Search The Line of Best Fit
Search The Line of Best Fit

The Great Bailout is a dense and visceral history lesson from Moor Mother

"The Great Bailout"

Release date: 08 March 2024
Moor Mother The Great Bailout cover
06 March 2024, 09:00 Written by Tanatat Khuttapan

Camae Ayewa, having explored the origins of Black music on 2022’s Jazz Codes, is now interested in the horrors of colonialism.

Enslavement: a word that contains centuries-long history and stirs strong sentiments. First used in the mid-seventeenth century – though the act had begun long before – it has since formed a direct association with ships carrying captive cargoes up for later human trade. Ayewa, a prolific poet-musician whose work always studies the hidden truths about the Black community, opens The Great Bailout with this foundational insight. The song trudges into a whispered refrain afterwards, pivoting back to the present, targeting a certain race: “Did you pay off the trauma?”

Her records, either as soloist Moor Mother or jazz collective Irreversible Entanglements, are full of racial politics. The latter’s latest project Protect Your Lights, for example, examines those related to slavery. The Great Bailout is of the same category, but where she used to experiment with the instruments that make up the genres Black people originated, she does so now with the powerful voices of her Black collaborators. Their expressionist, free-form singing feels like an act of communal empowerment, a defensive tactic against the atrocities of the album’s dreary, haunting topics.

Most of the tracks on The Great Bailout are livid manifestos of justice for a race much marred by the leading empires’ colonisation. Ayewa speaks with bone-chilling solemnity on foolish, now-repealed laws and the afflictions of enslavement, backed by a meticulous layering of murmurs, yowls, and eccentric vocal percussion. In “All the Money”, she mentions Virginia’s appeal of an act in 1669 that allowed masters to punish their slaves to death. Alya Al Sultani, the only feature there, helps support her claims by crying in the back, adding an aptly harrowing touch to the song.

It’s a wonderfully strange, dense, and visceral album that finds solace in uncanny experimentalism. Pieces like “Death by Longitude” and “Liverpool Wins” are among Ayewa’s most thrilling work: devoid of mundane structure and traditional singing, imbued with maniacal sounds and spoken-word poetry. She spits at the Slavery Abolition Act of 1883 in the former track, which, while freeing the slaves, gave financial compensation to their owners. Her fury is thus lit aflame, and the song’s terrifying descent to madness becomes one of the record’s greatest climaxes.

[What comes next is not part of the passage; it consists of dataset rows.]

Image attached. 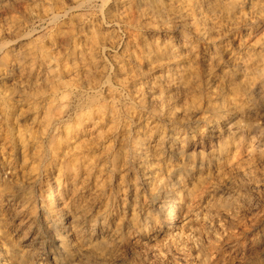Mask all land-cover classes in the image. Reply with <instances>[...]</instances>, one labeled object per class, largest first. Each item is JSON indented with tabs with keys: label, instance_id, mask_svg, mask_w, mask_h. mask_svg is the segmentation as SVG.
Segmentation results:
<instances>
[{
	"label": "bare ground",
	"instance_id": "bare-ground-1",
	"mask_svg": "<svg viewBox=\"0 0 264 264\" xmlns=\"http://www.w3.org/2000/svg\"><path fill=\"white\" fill-rule=\"evenodd\" d=\"M95 2L102 3L107 26L93 19L77 20L88 30L82 27L70 37L73 45L68 56L72 67L63 65L53 52L61 27L51 34L48 47L18 46L26 34L15 21L0 27V35L10 38L8 44H0V53L10 48V72L18 76L8 104L4 135L19 148L21 164L19 170L15 168L18 176L28 172L34 183L45 174L39 209L44 212V220L54 221L59 234L55 252L43 256L39 250L29 251L40 262L49 258L56 264L105 260L103 250L112 231L108 233L105 226L109 209L102 204L109 163L116 168L118 162L130 160L142 175L144 189L162 198V205L156 207L164 216L171 240L181 239L179 218L194 209L198 196L208 199L204 211L209 217L213 213L226 216L241 206L250 212L257 210L239 191H229L223 176L230 174L229 184L248 181L251 191L260 188L252 175L250 155L256 151L255 142L264 138V0H42L32 12L58 22L67 15L68 5L87 7ZM47 3L56 7L55 13L47 11ZM110 25L123 27L128 35L126 50L121 59L113 60L111 70L126 84L123 86L128 87L133 101L152 116V121L139 118L135 130L140 138L136 141L126 138L134 127H121L119 138L125 143L122 155L113 152L110 143L131 111L123 114L119 110L120 98L113 92L114 86L102 81L107 77V68L99 55L101 50L114 48L118 41ZM205 107L209 109L204 111ZM159 120L167 125H159ZM259 151L264 160V148ZM189 157L194 158L191 163H178L172 169L174 160L183 162ZM167 175L177 182L169 190L164 186ZM184 178L185 183H181ZM1 191L0 184V264H6L10 252L1 253V246L14 240L7 211L11 206L20 209V203L17 192ZM220 192L223 194L213 199ZM25 212L23 208L21 213ZM22 216H26L22 224L29 230L37 226L36 217ZM209 220L202 223L206 228ZM45 227L50 228L47 224ZM32 235L26 239L29 246L36 243ZM250 235L247 244L251 249L264 252L261 224L254 225ZM61 249L66 251L64 258ZM26 256L21 255L23 259ZM198 264L209 263L199 257Z\"/></svg>",
	"mask_w": 264,
	"mask_h": 264
},
{
	"label": "rangeland",
	"instance_id": "rangeland-1",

Knowing that only a fraction of Black history is brought to public consciousness, Ayewa intends to popularise the lesser-known facts with The Great Bailout. Perhaps she deems the acknowledgement of all these things necessary for a better future, a sound practice of philosopher Santayana’s famous quote. In this respect every song here succeeds, even if sometimes they’re undeveloped. (“Guilty” gets the stark message across, but the lengthy buildup can use a little trimming.) She’s created an enticing starting point in history that longs to be discovered; at this point, how can we resist?